Right now, it’s hard to imagine systems such as Project Debater having a big impact on people’s judgements and decisions, but the possibility looms as AI systems begin to incorporate features based on those of the human mind. Unlike a machine-learning approach to debate, human discourse is guided by implicit assumptions that a speaker makes about how their audience reasons and interprets, as well as what is likely to persuade them — what psychologists call a theory of mind.
Nothing like that can simply be mined from training data. But researchers are starting to incorporate some elements of a theory of mind into their AI models (L. Cominelli et al. Front. Robot. AI https://doi.org/ghmq5q; 2018) — with the implication that the algorithms could become more explicitly manipulative (A. F. T. Winfield Front. Robot. AI https://doi.org/ggvhvt; 2018). Given such capabilities, it’s possible that a computer might one day create persuasive language with stronger oratorical ability and recourse to emotive appeals — both of which are known to be more effective than facts and logic in gaining attention and winning converts, especially for false claims (C. Martel et al. Cogn. Res. https://doi.org/ghhwn7 (2020); S. Vosoughi et al. Science 359, 1146–1151; 2018).
As former US president Donald Trump repeatedly demonstrated, effective orators need not be logical, coherent, nor indeed truthful, to succeed in persuading people to follow them. Although machines might not yet be able to replicate this, it would be wise to propose regulatory oversight that anticipates harm, rather than waiting for problems to arise.

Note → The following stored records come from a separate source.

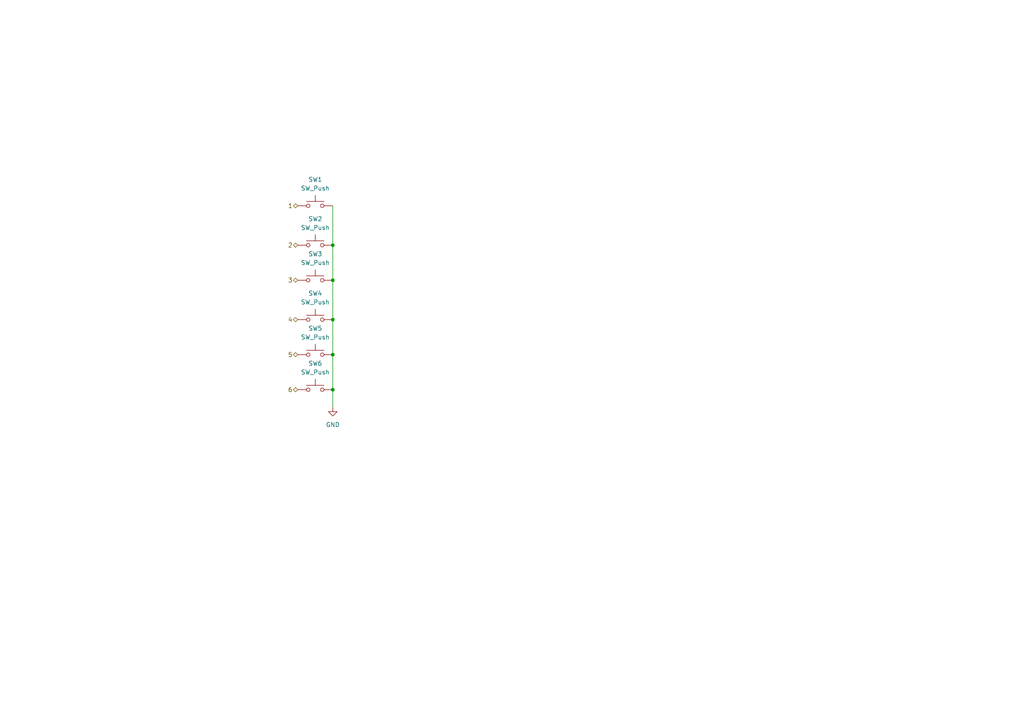
<source format=kicad_sch>
(kicad_sch
	(version 20231120)
	(generator "eeschema")
	(generator_version "8.0")
	(uuid "3ef028f4-ff9c-4389-82c8-7d7c95172054")
	(paper "A4")
	
	(junction
		(at 96.52 92.71)
		(diameter 0)
		(color 0 0 0 0)
		(uuid "627f1210-a856-407e-8ff5-4d9474edddbd")
	)
	(junction
		(at 96.52 81.28)
		(diameter 0)
		(color 0 0 0 0)
		(uuid "a270071e-e47a-470c-8674-1eeae5d488d7")
	)
	(junction
		(at 96.52 113.03)
		(diameter 0)
		(color 0 0 0 0)
		(uuid "c2fec6b3-47c3-418a-9490-0367e01a69ec")
	)
	(junction
		(at 96.52 71.12)
		(diameter 0)
		(color 0 0 0 0)
		(uuid "e742fca1-5144-4751-8592-5f332854f184")
	)
	(junction
		(at 96.52 102.87)
		(diameter 0)
		(color 0 0 0 0)
		(uuid "fa53e737-8a08-43f6-b20e-72bbe0b76b13")
	)
	(wire
		(pts
			(xy 96.52 113.03) (xy 96.52 118.11)
		)
		(stroke
			(width 0)
			(type default)
		)
		(uuid "0ddd4167-50f0-459b-b602-28dcc1fceac5")
	)
	(wire
		(pts
			(xy 96.52 102.87) (xy 96.52 113.03)
		)
		(stroke
			(width 0)
			(type default)
		)
		(uuid "42dcb843-8132-481a-aa0d-5fc90f33d75b")
	)
	(wire
		(pts
			(xy 96.52 92.71) (xy 96.52 102.87)
		)
		(stroke
			(width 0)
			(type default)
		)
		(uuid "4c7d903b-6f64-49de-beb5-1b01d1d8f013")
	)
	(wire
		(pts
			(xy 96.52 59.69) (xy 96.52 71.12)
		)
		(stroke
			(width 0)
			(type default)
		)
		(uuid "a00b6687-113d-4069-a5a6-c8a9f56bc332")
	)
	(wire
		(pts
			(xy 96.52 71.12) (xy 96.52 81.28)
		)
		(stroke
			(width 0)
			(type default)
		)
		(uuid "f063f12e-2d45-4327-8f92-50d46213519d")
	)
	(wire
		(pts
			(xy 96.52 81.28) (xy 96.52 92.71)
		)
		(stroke
			(width 0)
			(type default)
		)
		(uuid "f5460b5d-709e-4be2-9c40-4b3c93f5b564")
	)
	(hierarchical_label "6"
		(shape bidirectional)
		(at 86.36 113.03 180)
		(fields_autoplaced yes)
		(effects
			(font
				(size 1.27 1.27)
			)
			(justify right)
		)
		(uuid "329cf200-5c1b-4225-9b09-717adb580692")
	)
	(hierarchical_label "5"
		(shape bidirectional)
		(at 86.36 102.87 180)
		(fields_autoplaced yes)
		(effects
			(font
				(size 1.27 1.27)
			)
			(justify right)
		)
		(uuid "4240d245-291d-4f9b-ad30-18e7667c57b0")
	)
	(hierarchical_label "2"
		(shape bidirectional)
		(at 86.36 71.12 180)
		(fields_autoplaced yes)
		(effects
			(font
				(size 1.27 1.27)
			)
			(justify right)
		)
		(uuid "6b0a16d6-0a5b-40e4-9fcd-c9d456edfcdb")
	)
	(hierarchical_label "3"
		(shape bidirectional)
		(at 86.36 81.28 180)
		(fields_autoplaced yes)
		(effects
			(font
				(size 1.27 1.27)
			)
			(justify right)
		)
		(uuid "cd5976a2-77a3-4353-8948-fa04295cbc29")
	)
	(hierarchical_label "4"
		(shape bidirectional)
		(at 86.36 92.71 180)
		(fields_autoplaced yes)
		(effects
			(font
				(size 1.27 1.27)
			)
			(justify right)
		)
		(uuid "d133a015-4633-4e6d-816c-af60b26c433c")
	)
	(hierarchical_label "1"
		(shape bidirectional)
		(at 86.36 59.69 180)
		(fields_autoplaced yes)
		(effects
			(font
				(size 1.27 1.27)
			)
			(justify right)
		)
		(uuid "f4dd4e87-666b-46e4-9dfb-74fd75ce0627")
	)
	(symbol
		(lib_id "Switch:SW_Push")
		(at 91.44 81.28 0)
		(unit 1)
		(exclude_from_sim no)
		(in_bom yes)
		(on_board yes)
		(dnp no)
		(fields_autoplaced yes)
		(uuid "0827b228-78aa-49ba-a500-aba2fc965786")
		(property "Reference" "SW3"
			(at 91.44 73.66 0)
			(effects
				(font
					(size 1.27 1.27)
				)
			)
		)
		(property "Value" "SW_Push"
			(at 91.44 76.2 0)
			(effects
				(font
					(size 1.27 1.27)
				)
			)
		)
		(property "Footprint" ""
			(at 91.44 76.2 0)
			(effects
				(font
					(size 1.27 1.27)
				)
				(hide yes)
			)
		)
		(property "Datasheet" "~"
			(at 91.44 76.2 0)
			(effects
				(font
					(size 1.27 1.27)
				)
				(hide yes)
			)
		)
		(property "Description" "Push button switch, generic, two pins"
			(at 91.44 81.28 0)
			(effects
				(font
					(size 1.27 1.27)
				)
				(hide yes)
			)
		)
		(pin "2"
			(uuid "1c1921ad-89c6-4866-af9b-eecee32cd6ed")
		)
		(pin "1"
			(uuid "6db4cabe-fd01-4bea-a99b-96bffb2390d7")
		)
		(instances
			(project "Alarm IO Board"
				(path "/1724f6e0-4b54-44f9-83c3-b4b5d1121f36/adec916e-aae7-4722-9c9a-a36e3f71e26e"
					(reference "SW3")
					(unit 1)
				)
			)
		)
	)
	(symbol
		(lib_id "Switch:SW_Push")
		(at 91.44 71.12 0)
		(unit 1)
		(exclude_from_sim no)
		(in_bom yes)
		(on_board yes)
		(dnp no)
		(fields_autoplaced yes)
		(uuid "37e392d1-ab35-4e04-beeb-7d30c4fd96ef")
		(property "Reference" "SW2"
			(at 91.44 63.5 0)
			(effects
				(font
					(size 1.27 1.27)
				)
			)
		)
		(property "Value" "SW_Push"
			(at 91.44 66.04 0)
			(effects
				(font
					(size 1.27 1.27)
				)
			)
		)
		(property "Footprint" ""
			(at 91.44 66.04 0)
			(effects
				(font
					(size 1.27 1.27)
				)
				(hide yes)
			)
		)
		(property "Datasheet" "~"
			(at 91.44 66.04 0)
			(effects
				(font
					(size 1.27 1.27)
				)
				(hide yes)
			)
		)
		(property "Description" "Push button switch, generic, two pins"
			(at 91.44 71.12 0)
			(effects
				(font
					(size 1.27 1.27)
				)
				(hide yes)
			)
		)
		(pin "2"
			(uuid "f79e32c6-2005-4967-82a3-96838d47550e")
		)
		(pin "1"
			(uuid "4c1c066e-4d3c-4b5c-a48e-c6c9205bf2f1")
		)
		(instances
			(project "Alarm IO Board"
				(path "/1724f6e0-4b54-44f9-83c3-b4b5d1121f36/adec916e-aae7-4722-9c9a-a36e3f71e26e"
					(reference "SW2")
					(unit 1)
				)
			)
		)
	)
	(symbol
		(lib_id "Switch:SW_Push")
		(at 91.44 59.69 0)
		(unit 1)
		(exclude_from_sim no)
		(in_bom yes)
		(on_board yes)
		(dnp no)
		(fields_autoplaced yes)
		(uuid "45cc4d98-1f02-4658-b7aa-bd96c0e66461")
		(property "Reference" "SW1"
			(at 91.44 52.07 0)
			(effects
				(font
					(size 1.27 1.27)
				)
			)
		)
		(property "Value" "SW_Push"
			(at 91.44 54.61 0)
			(effects
				(font
					(size 1.27 1.27)
				)
			)
		)
		(property "Footprint" ""
			(at 91.44 54.61 0)
			(effects
				(font
					(size 1.27 1.27)
				)
				(hide yes)
			)
		)
		(property "Datasheet" "~"
			(at 91.44 54.61 0)
			(effects
				(font
					(size 1.27 1.27)
				)
				(hide yes)
			)
		)
		(property "Description" "Push button switch, generic, two pins"
			(at 91.44 59.69 0)
			(effects
				(font
					(size 1.27 1.27)
				)
				(hide yes)
			)
		)
		(pin "2"
			(uuid "97665d4a-0963-4ab0-9939-7992a1783caf")
		)
		(pin "1"
			(uuid "9c28d85b-cea0-485f-8a0e-0e66e43e6d59")
		)
		(instances
			(project ""
				(path "/1724f6e0-4b54-44f9-83c3-b4b5d1121f36/adec916e-aae7-4722-9c9a-a36e3f71e26e"
					(reference "SW1")
					(unit 1)
				)
			)
		)
	)
	(symbol
		(lib_id "Switch:SW_Push")
		(at 91.44 102.87 0)
		(unit 1)
		(exclude_from_sim no)
		(in_bom yes)
		(on_board yes)
		(dnp no)
		(fields_autoplaced yes)
		(uuid "4eb5f1bb-6ec3-443b-88dd-2fe572a6cdc8")
		(property "Reference" "SW5"
			(at 91.44 95.25 0)
			(effects
				(font
					(size 1.27 1.27)
				)
			)
		)
		(property "Value" "SW_Push"
			(at 91.44 97.79 0)
			(effects
				(font
					(size 1.27 1.27)
				)
			)
		)
		(property "Footprint" ""
			(at 91.44 97.79 0)
			(effects
				(font
					(size 1.27 1.27)
				)
				(hide yes)
			)
		)
		(property "Datasheet" "~"
			(at 91.44 97.79 0)
			(effects
				(font
					(size 1.27 1.27)
				)
				(hide yes)
			)
		)
		(property "Description" "Push button switch, generic, two pins"
			(at 91.44 102.87 0)
			(effects
				(font
					(size 1.27 1.27)
				)
				(hide yes)
			)
		)
		(pin "2"
			(uuid "204aeac3-3a4c-497e-88d8-c83289afc390")
		)
		(pin "1"
			(uuid "d24c7031-6a29-4d19-919f-da38e1517f5b")
		)
		(instances
			(project "Alarm IO Board"
				(path "/1724f6e0-4b54-44f9-83c3-b4b5d1121f36/adec916e-aae7-4722-9c9a-a36e3f71e26e"
					(reference "SW5")
					(unit 1)
				)
			)
		)
	)
	(symbol
		(lib_id "Switch:SW_Push")
		(at 91.44 92.71 0)
		(unit 1)
		(exclude_from_sim no)
		(in_bom yes)
		(on_board yes)
		(dnp no)
		(fields_autoplaced yes)
		(uuid "cf7f6b84-5444-4dd1-9ec3-536d2ec91bed")
		(property "Reference" "SW4"
			(at 91.44 85.09 0)
			(effects
				(font
					(size 1.27 1.27)
				)
			)
		)
		(property "Value" "SW_Push"
			(at 91.44 87.63 0)
			(effects
				(font
					(size 1.27 1.27)
				)
			)
		)
		(property "Footprint" ""
			(at 91.44 87.63 0)
			(effects
				(font
					(size 1.27 1.27)
				)
				(hide yes)
			)
		)
		(property "Datasheet" "~"
			(at 91.44 87.63 0)
			(effects
				(font
					(size 1.27 1.27)
				)
				(hide yes)
			)
		)
		(property "Description" "Push button switch, generic, two pins"
			(at 91.44 92.71 0)
			(effects
				(font
					(size 1.27 1.27)
				)
				(hide yes)
			)
		)
		(pin "2"
			(uuid "ebcbe29d-aa3c-4bb0-8b56-966d5fd01d5f")
		)
		(pin "1"
			(uuid "df0c5759-12dc-40fb-a286-53893c07e1bf")
		)
		(instances
			(project "Alarm IO Board"
				(path "/1724f6e0-4b54-44f9-83c3-b4b5d1121f36/adec916e-aae7-4722-9c9a-a36e3f71e26e"
					(reference "SW4")
					(unit 1)
				)
			)
		)
	)
	(symbol
		(lib_id "Switch:SW_Push")
		(at 91.44 113.03 0)
		(unit 1)
		(exclude_from_sim no)
		(in_bom yes)
		(on_board yes)
		(dnp no)
		(fields_autoplaced yes)
		(uuid "d0a1a013-5cdf-4cc4-99e9-48d8c408ab63")
		(property "Reference" "SW6"
			(at 91.44 105.41 0)
			(effects
				(font
					(size 1.27 1.27)
				)
			)
		)
		(property "Value" "SW_Push"
			(at 91.44 107.95 0)
			(effects
				(font
					(size 1.27 1.27)
				)
			)
		)
		(property "Footprint" ""
			(at 91.44 107.95 0)
			(effects
				(font
					(size 1.27 1.27)
				)
				(hide yes)
			)
		)
		(property "Datasheet" "~"
			(at 91.44 107.95 0)
			(effects
				(font
					(size 1.27 1.27)
				)
				(hide yes)
			)
		)
		(property "Description" "Push button switch, generic, two pins"
			(at 91.44 113.03 0)
			(effects
				(font
					(size 1.27 1.27)
				)
				(hide yes)
			)
		)
		(pin "2"
			(uuid "0c801410-8c3e-4c25-bdd8-339f5714e85e")
		)
		(pin "1"
			(uuid "0a018c5f-b261-483c-b916-a86017492d89")
		)
		(instances
			(project "Alarm IO Board"
				(path "/1724f6e0-4b54-44f9-83c3-b4b5d1121f36/adec916e-aae7-4722-9c9a-a36e3f71e26e"
					(reference "SW6")
					(unit 1)
				)
			)
		)
	)
	(symbol
		(lib_id "power:GND")
		(at 96.52 118.11 0)
		(unit 1)
		(exclude_from_sim no)
		(in_bom yes)
		(on_board yes)
		(dnp no)
		(fields_autoplaced yes)
		(uuid "d576c3c6-1d97-4728-bec0-b8e4886407c4")
		(property "Reference" "#PWR023"
			(at 96.52 124.46 0)
			(effects
				(font
					(size 1.27 1.27)
				)
				(hide yes)
			)
		)
		(property "Value" "GND"
			(at 96.52 123.19 0)
			(effects
				(font
					(size 1.27 1.27)
				)
			)
		)
		(property "Footprint" ""
			(at 96.52 118.11 0)
			(effects
				(font
					(size 1.27 1.27)
				)
				(hide yes)
			)
		)
		(property "Datasheet" ""
			(at 96.52 118.11 0)
			(effects
				(font
					(size 1.27 1.27)
				)
				(hide yes)
			)
		)
		(property "Description" "Power symbol creates a global label with name \"GND\" , ground"
			(at 96.52 118.11 0)
			(effects
				(font
					(size 1.27 1.27)
				)
				(hide yes)
			)
		)
		(pin "1"
			(uuid "89e2cf99-88e1-415a-a6ec-39701b9e4709")
		)
		(instances
			(project ""
				(path "/1724f6e0-4b54-44f9-83c3-b4b5d1121f36/adec916e-aae7-4722-9c9a-a36e3f71e26e"
					(reference "#PWR023")
					(unit 1)
				)
			)
		)
	)
)

</source>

Equally, AI will surely look attractive to those companies looking to persuade people to buy their products. This is another reason to find a way, through regulation if necessary, to ensure transparency and reduce potential harms. In addition to meeting transparency standards, AI algorithms could be required to undergo trials akin to those required for new drugs, before they can be approved for public use.
Government is already undermined when politicians resort to compelling but dishonest arguments. It could be worse still if victory at the polls is influenced by who has the best algorithm.